What you have to do
Below are some records. Print exactly the lines between the one holding "[Geant configuration via" and the one holding "The parametrisation depends", inclusive, and nothing else.

Data for this exercise
:::

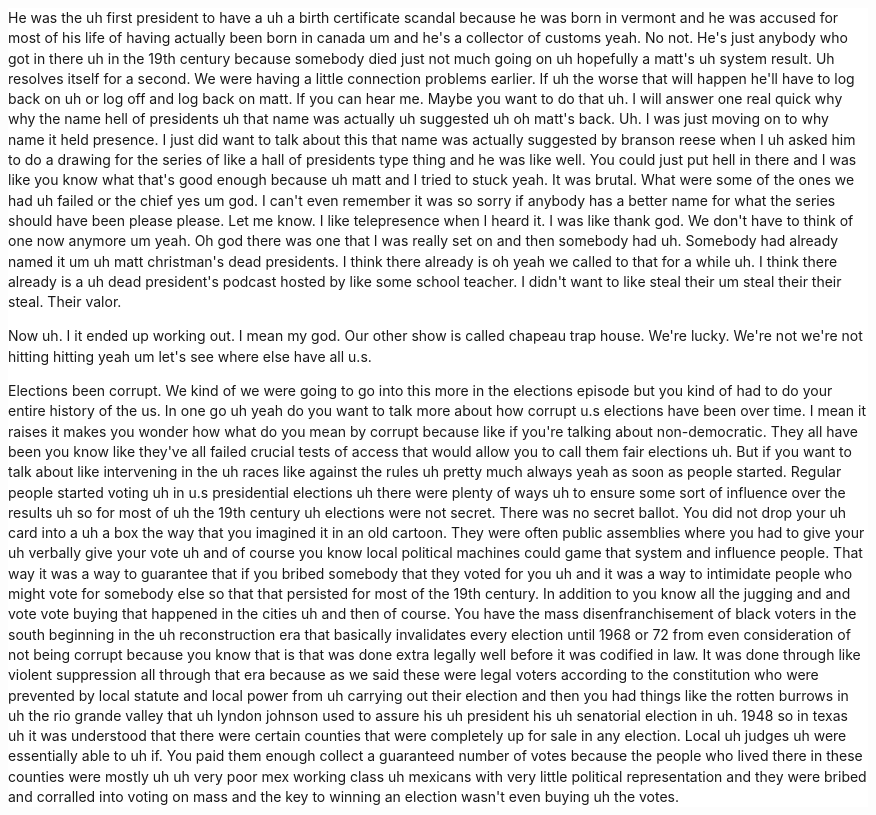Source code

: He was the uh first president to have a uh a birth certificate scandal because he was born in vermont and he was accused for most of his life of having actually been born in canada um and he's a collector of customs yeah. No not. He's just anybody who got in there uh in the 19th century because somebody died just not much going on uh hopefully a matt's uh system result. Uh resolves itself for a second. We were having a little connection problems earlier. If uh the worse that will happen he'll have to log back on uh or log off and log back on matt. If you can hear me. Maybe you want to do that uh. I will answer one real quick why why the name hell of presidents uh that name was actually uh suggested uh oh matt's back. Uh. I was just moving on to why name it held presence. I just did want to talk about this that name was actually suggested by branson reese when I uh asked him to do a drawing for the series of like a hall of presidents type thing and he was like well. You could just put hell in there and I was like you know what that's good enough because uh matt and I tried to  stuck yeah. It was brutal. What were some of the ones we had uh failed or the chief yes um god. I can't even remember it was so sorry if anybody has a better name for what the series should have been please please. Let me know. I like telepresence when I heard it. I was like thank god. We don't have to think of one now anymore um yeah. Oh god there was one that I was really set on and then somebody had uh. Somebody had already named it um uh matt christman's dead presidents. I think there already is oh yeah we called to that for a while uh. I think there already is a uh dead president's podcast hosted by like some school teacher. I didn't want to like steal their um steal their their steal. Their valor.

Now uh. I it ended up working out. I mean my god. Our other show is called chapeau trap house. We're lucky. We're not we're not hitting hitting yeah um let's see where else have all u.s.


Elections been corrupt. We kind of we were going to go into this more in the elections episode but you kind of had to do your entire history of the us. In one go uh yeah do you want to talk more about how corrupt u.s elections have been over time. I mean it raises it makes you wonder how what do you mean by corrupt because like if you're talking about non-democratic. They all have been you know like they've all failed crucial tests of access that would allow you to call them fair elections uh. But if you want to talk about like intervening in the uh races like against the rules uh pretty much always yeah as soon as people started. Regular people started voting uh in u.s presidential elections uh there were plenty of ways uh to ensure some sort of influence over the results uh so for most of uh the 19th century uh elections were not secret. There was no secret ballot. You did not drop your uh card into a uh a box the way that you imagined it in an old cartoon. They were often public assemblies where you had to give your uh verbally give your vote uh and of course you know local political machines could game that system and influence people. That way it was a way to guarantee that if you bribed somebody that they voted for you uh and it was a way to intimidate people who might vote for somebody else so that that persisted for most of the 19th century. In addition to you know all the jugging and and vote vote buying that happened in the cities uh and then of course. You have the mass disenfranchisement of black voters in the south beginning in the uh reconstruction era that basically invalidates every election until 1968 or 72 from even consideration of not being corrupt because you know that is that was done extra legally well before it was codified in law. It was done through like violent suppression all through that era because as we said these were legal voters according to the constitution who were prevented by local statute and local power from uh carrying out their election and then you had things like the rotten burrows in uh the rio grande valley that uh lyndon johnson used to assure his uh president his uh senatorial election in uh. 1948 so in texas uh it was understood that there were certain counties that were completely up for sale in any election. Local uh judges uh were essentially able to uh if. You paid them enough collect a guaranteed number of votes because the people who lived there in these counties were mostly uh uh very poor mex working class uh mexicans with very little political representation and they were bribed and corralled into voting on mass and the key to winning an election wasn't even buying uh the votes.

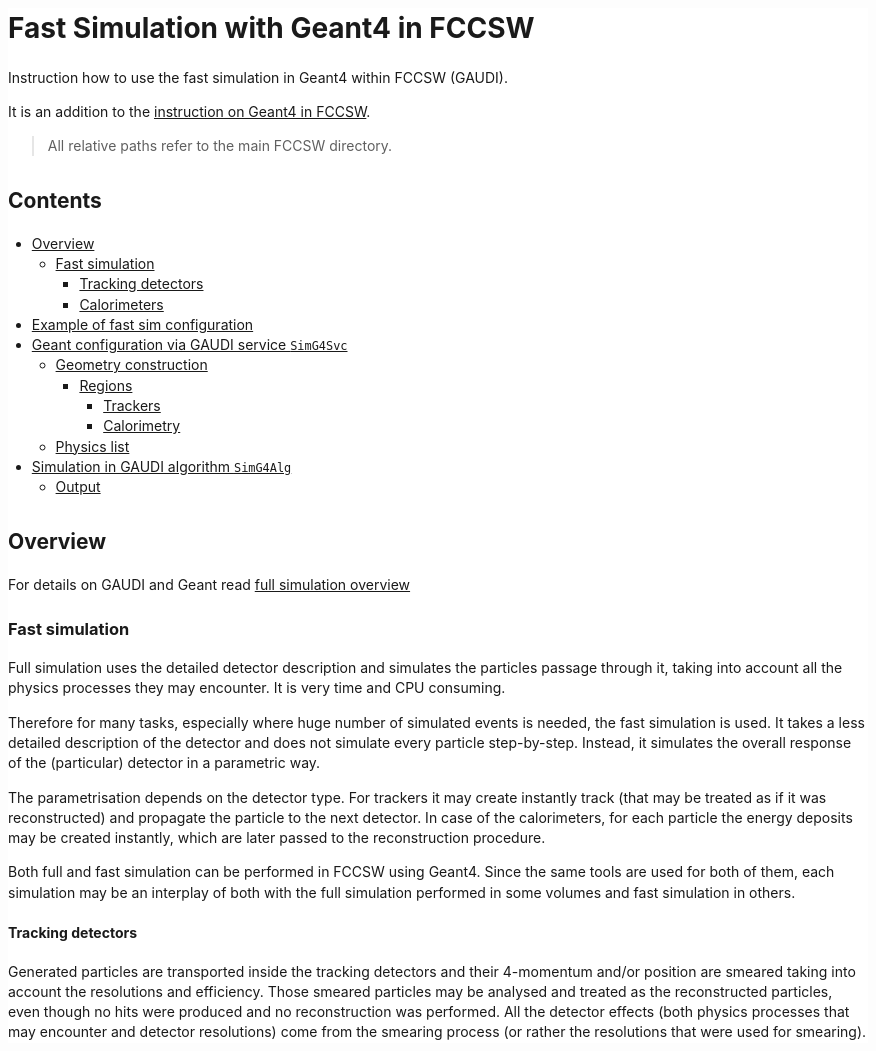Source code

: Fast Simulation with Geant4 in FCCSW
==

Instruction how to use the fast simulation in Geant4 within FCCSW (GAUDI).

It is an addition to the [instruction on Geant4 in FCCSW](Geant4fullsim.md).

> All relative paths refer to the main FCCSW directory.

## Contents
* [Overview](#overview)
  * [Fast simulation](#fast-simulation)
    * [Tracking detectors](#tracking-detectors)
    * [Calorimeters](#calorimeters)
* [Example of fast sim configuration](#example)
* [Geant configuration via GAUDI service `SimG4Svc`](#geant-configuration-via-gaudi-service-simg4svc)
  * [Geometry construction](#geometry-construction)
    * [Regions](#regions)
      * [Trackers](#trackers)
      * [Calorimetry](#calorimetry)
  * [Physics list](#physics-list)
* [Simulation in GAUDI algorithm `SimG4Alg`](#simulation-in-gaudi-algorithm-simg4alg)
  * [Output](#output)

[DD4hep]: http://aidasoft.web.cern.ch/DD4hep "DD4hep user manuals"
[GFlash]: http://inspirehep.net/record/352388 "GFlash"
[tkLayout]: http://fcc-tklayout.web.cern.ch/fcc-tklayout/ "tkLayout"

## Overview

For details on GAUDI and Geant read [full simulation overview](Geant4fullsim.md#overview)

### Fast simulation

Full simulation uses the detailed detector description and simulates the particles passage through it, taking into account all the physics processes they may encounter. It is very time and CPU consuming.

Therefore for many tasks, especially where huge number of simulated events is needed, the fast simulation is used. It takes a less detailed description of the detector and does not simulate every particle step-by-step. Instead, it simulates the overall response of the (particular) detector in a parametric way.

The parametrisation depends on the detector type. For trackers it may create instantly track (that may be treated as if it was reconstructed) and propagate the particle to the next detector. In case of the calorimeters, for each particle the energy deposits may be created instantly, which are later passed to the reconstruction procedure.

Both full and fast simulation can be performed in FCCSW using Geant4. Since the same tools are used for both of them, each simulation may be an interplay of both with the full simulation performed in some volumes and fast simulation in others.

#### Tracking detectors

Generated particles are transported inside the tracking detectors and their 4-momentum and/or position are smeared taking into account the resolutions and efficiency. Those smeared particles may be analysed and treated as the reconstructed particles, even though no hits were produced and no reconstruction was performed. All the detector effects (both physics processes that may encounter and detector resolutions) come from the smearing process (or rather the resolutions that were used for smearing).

:::

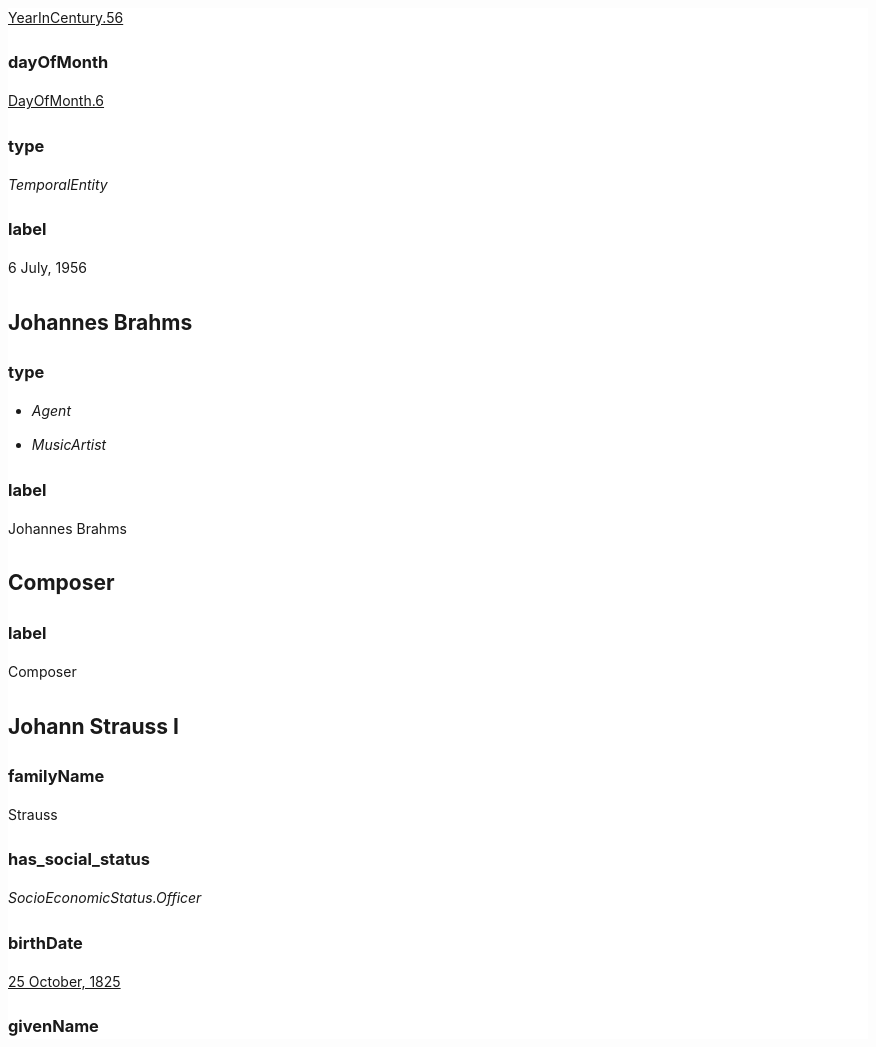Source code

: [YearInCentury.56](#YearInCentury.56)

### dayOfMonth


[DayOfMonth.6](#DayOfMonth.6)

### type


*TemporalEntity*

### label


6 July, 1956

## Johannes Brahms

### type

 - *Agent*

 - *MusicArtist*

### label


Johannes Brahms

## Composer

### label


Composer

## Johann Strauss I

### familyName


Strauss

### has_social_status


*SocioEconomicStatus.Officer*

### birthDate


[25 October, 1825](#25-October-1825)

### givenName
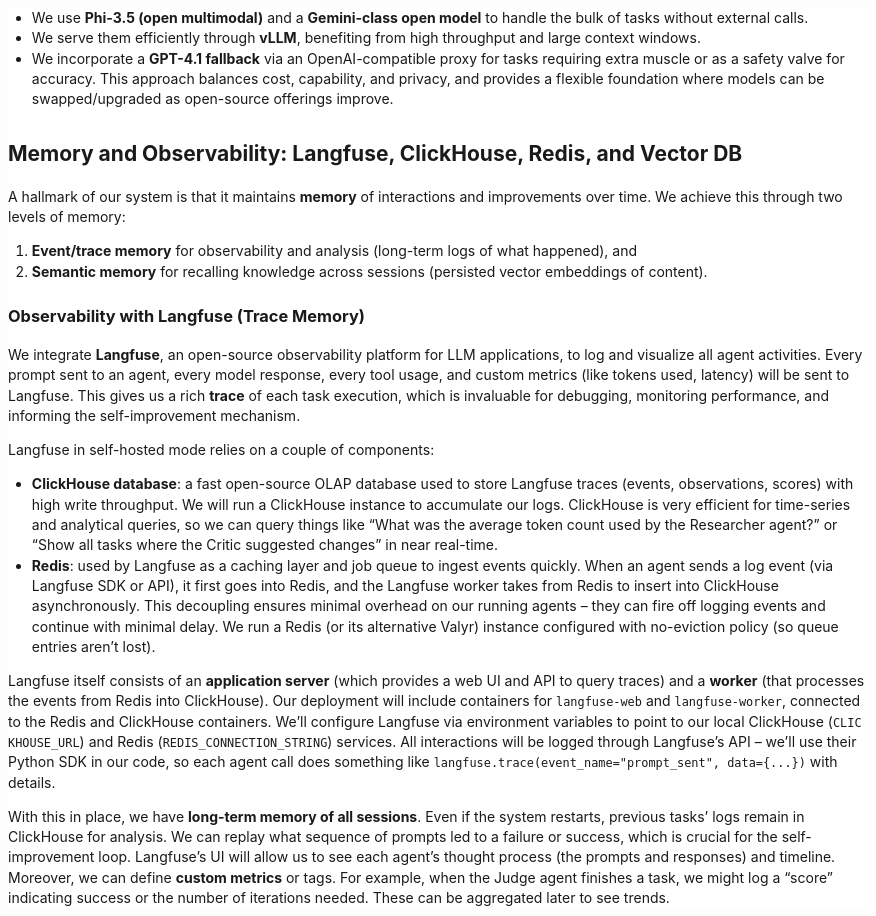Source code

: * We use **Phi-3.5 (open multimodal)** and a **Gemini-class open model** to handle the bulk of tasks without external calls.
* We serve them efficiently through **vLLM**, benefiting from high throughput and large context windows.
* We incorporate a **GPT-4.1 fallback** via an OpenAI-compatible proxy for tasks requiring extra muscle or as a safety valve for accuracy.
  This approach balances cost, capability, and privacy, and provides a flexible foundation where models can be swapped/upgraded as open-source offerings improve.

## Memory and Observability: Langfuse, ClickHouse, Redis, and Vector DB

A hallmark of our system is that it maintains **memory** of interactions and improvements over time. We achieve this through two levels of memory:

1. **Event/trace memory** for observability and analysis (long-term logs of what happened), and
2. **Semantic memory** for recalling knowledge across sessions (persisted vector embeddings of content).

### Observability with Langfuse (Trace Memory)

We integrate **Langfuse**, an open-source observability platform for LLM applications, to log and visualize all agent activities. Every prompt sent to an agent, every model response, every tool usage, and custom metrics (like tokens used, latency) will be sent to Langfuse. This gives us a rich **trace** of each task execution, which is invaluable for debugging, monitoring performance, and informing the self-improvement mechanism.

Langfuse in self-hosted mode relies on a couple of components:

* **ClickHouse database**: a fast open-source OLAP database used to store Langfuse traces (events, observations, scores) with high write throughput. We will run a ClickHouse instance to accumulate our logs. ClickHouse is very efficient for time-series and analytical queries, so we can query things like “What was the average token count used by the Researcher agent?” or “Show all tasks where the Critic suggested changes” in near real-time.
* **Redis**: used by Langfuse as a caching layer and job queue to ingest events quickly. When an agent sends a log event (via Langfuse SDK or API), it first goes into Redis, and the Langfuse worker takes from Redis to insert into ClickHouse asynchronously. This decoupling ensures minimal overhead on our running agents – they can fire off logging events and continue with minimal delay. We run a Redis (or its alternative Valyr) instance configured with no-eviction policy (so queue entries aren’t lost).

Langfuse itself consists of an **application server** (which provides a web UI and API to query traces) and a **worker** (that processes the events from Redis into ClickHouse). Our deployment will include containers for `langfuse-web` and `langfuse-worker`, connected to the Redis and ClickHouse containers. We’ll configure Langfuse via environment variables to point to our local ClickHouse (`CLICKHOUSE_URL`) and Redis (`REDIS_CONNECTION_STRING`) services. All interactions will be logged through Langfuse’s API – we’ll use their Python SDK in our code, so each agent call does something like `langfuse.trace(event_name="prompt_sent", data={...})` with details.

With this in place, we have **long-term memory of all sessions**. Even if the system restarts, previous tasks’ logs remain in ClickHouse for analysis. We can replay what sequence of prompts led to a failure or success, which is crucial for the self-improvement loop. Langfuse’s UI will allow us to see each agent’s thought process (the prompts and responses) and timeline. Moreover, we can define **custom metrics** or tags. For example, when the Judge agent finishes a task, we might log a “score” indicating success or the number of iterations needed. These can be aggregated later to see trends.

:::

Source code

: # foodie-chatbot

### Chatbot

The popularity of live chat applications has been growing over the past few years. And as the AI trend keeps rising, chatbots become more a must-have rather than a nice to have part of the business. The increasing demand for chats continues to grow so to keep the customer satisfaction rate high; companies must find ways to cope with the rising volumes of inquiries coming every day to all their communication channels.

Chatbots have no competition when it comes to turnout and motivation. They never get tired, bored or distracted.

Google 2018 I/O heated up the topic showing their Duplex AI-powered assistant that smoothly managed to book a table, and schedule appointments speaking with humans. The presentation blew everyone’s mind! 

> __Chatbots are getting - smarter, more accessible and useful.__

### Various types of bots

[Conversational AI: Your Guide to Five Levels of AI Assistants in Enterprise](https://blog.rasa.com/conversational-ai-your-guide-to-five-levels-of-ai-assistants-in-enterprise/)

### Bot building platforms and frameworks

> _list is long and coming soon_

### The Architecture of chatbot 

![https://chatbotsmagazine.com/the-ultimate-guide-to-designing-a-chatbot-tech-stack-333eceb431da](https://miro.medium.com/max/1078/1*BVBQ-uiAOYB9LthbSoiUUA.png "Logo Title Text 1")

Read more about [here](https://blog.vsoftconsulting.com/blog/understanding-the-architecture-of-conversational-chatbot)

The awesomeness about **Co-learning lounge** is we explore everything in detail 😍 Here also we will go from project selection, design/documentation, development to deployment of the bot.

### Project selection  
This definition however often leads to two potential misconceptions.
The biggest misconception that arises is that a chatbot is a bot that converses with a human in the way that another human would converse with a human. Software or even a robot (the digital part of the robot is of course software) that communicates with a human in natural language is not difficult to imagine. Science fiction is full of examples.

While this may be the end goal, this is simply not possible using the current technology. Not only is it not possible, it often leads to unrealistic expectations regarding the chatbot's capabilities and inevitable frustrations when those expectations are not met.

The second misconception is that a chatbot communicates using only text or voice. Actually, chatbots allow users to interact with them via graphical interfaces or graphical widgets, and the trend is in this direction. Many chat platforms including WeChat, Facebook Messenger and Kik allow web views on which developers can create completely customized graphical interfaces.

:::

Response below
* [Geant configuration via GAUDI service `SimG4Svc`](#geant-configuration-via-gaudi-service-simg4svc)
  * [Geometry construction](#geometry-construction)
    * [Regions](#regions)
      * [Trackers](#trackers)
      * [Calorimetry](#calorimetry)
  * [Physics list](#physics-list)
* [Simulation in GAUDI algorithm `SimG4Alg`](#simulation-in-gaudi-algorithm-simg4alg)
  * [Output](#output)

[DD4hep]: http://aidasoft.web.cern.ch/DD4hep "DD4hep user manuals"
[GFlash]: http://inspirehep.net/record/352388 "GFlash"
[tkLayout]: http://fcc-tklayout.web.cern.ch/fcc-tklayout/ "tkLayout"

## Overview

For details on GAUDI and Geant read [full simulation overview](Geant4fullsim.md#overview)

### Fast simulation

Full simulation uses the detailed detector description and simulates the particles passage through it, taking into account all the physics processes they may encounter. It is very time and CPU consuming.

Therefore for many tasks, especially where huge number of simulated events is needed, the fast simulation is used. It takes a less detailed description of the detector and does not simulate every particle step-by-step. Instead, it simulates the overall response of the (particular) detector in a parametric way.

The parametrisation depends on the detector type. For trackers it may create instantly track (that may be treated as if it was reconstructed) and propagate the particle to the next detector. In case of the calorimeters, for each particle the energy deposits may be created instantly, which are later passed to the reconstruction procedure.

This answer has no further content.